Still, there’s something interesting about forcing Starfleet via Picard as a proxy to face its epic betrayal of its own principles. Timing that confrontation with Frontier Day, the celebration of those same principles makes thematic sense. However, the pacing for this plot is starting to stall, and “Dominion” does precious little to speed up the process.
Lastly, can someone please explain to me why Data is left connected to a system that further connects to the ship? C’mon, Geordi, you know Lore is devious. Why don’t you set up a separate network that doesn’t offer Lore the beautiful opportunity to take over the ship? This is basic cybersecurity, people. That said, of all the subplots in this episode, the emotional beats between the La Forge clan, Jack, and Data constitute the episode’s most satisfying moments.
Ultimately, “Dominion” feels like a filler episode, and in a ten episode season, we really don’t have the screentime to waste on filler.
Rating:
Two cups of Earl Grey Tea and a saucer
Stray Thoughts From the Couch
- TUVOK! I was so excited to see Tuvok that the revelation that he was a Changeling, no matter how expected, was still a gut punch.

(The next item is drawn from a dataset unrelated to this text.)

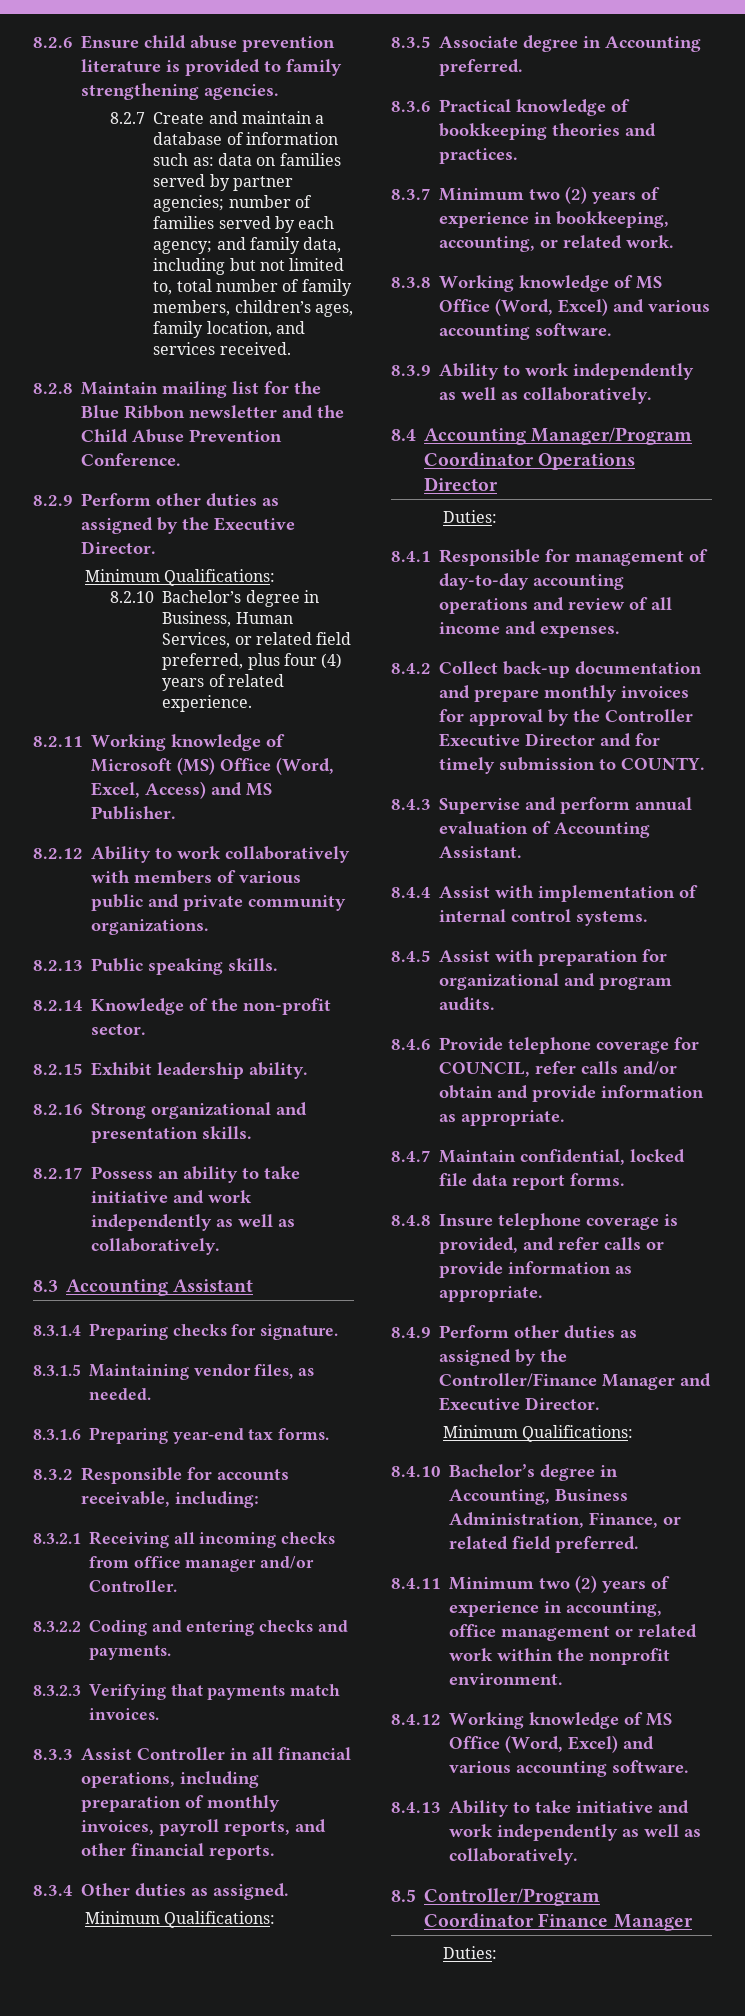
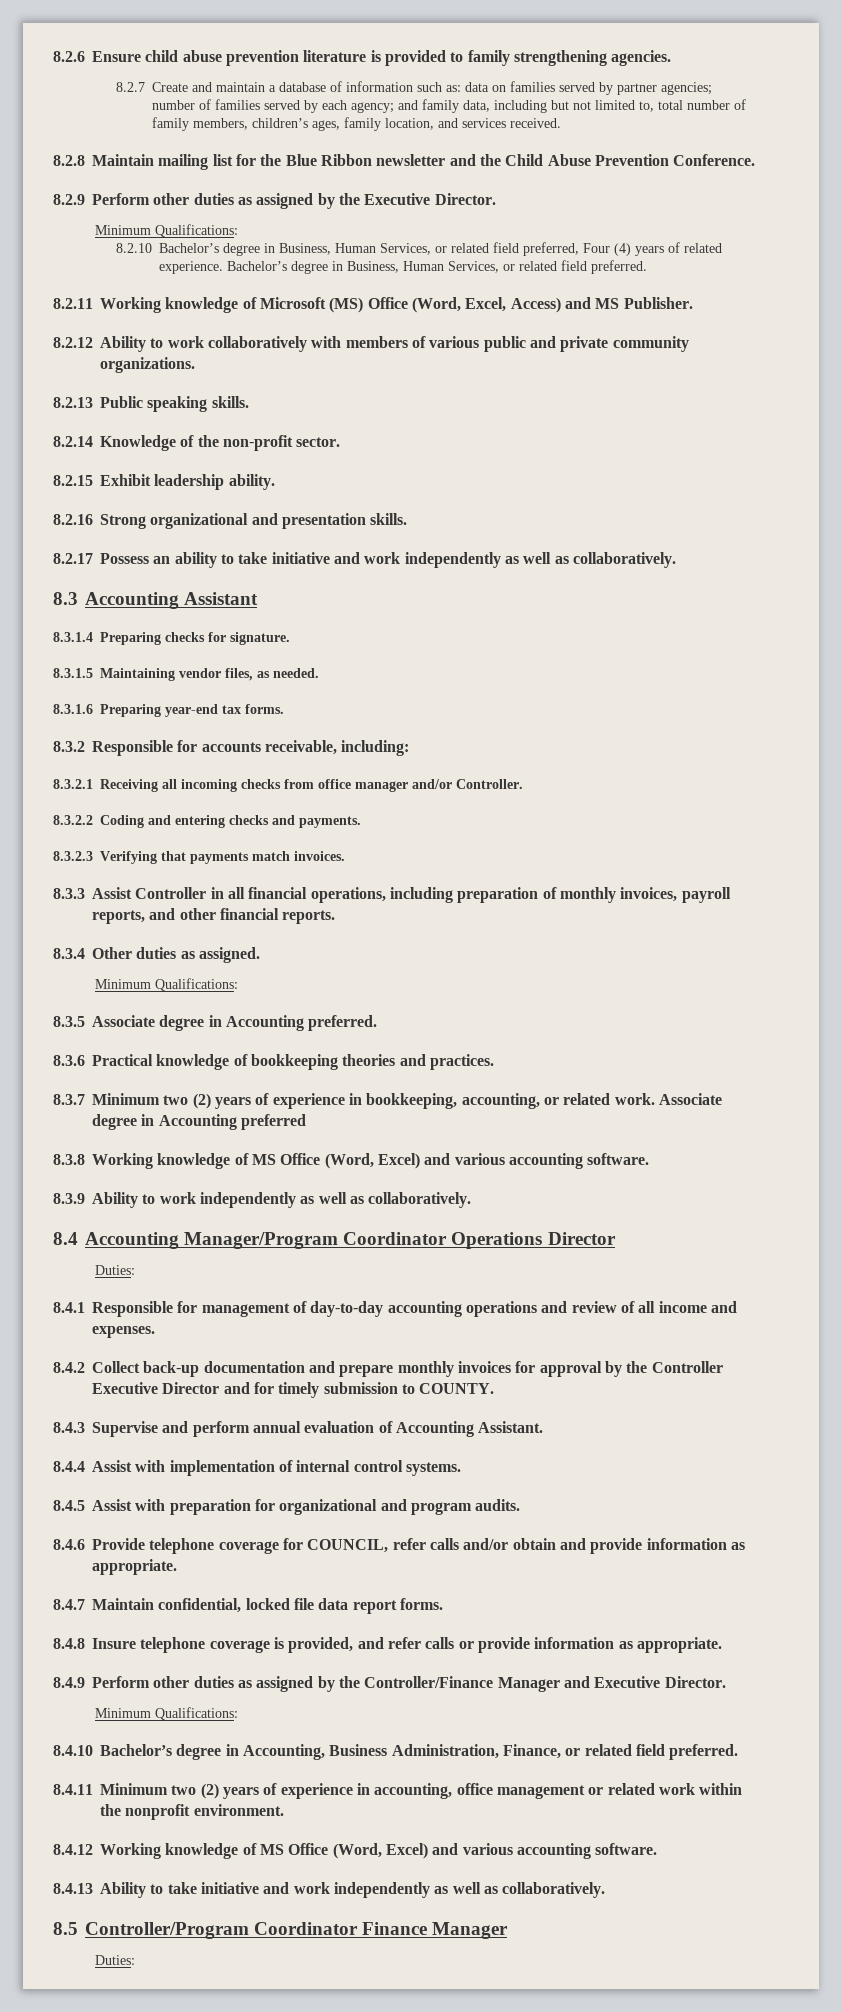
[247,653,318,670] plus four -> [583,243,611,253] Four
(253, 703) none -> [227,260,648,274] Bachelor’s degree in Business, Human Services, or related field preferred.
(674, 241) none -> [658,1093,722,1105] [92,1114,306,1130] Associate degree in Accounting preferred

- Okay, I get that Jack is on the inhibitors, so perhaps he’s feeling a little more balanced. However, Jack’s character has been all over the map. Ed Speleers is doing what he can with the role, and I have to say, watching Jack flirt awkwardly with Sidney is the first time I’ve believed Jack to be in his twenties. I just wish his character arc felt a little less rushed.
- I really think the show wants me to take some of these characters more seriously than they warrant. That said, I’m still looking forward to seeing where this season goes.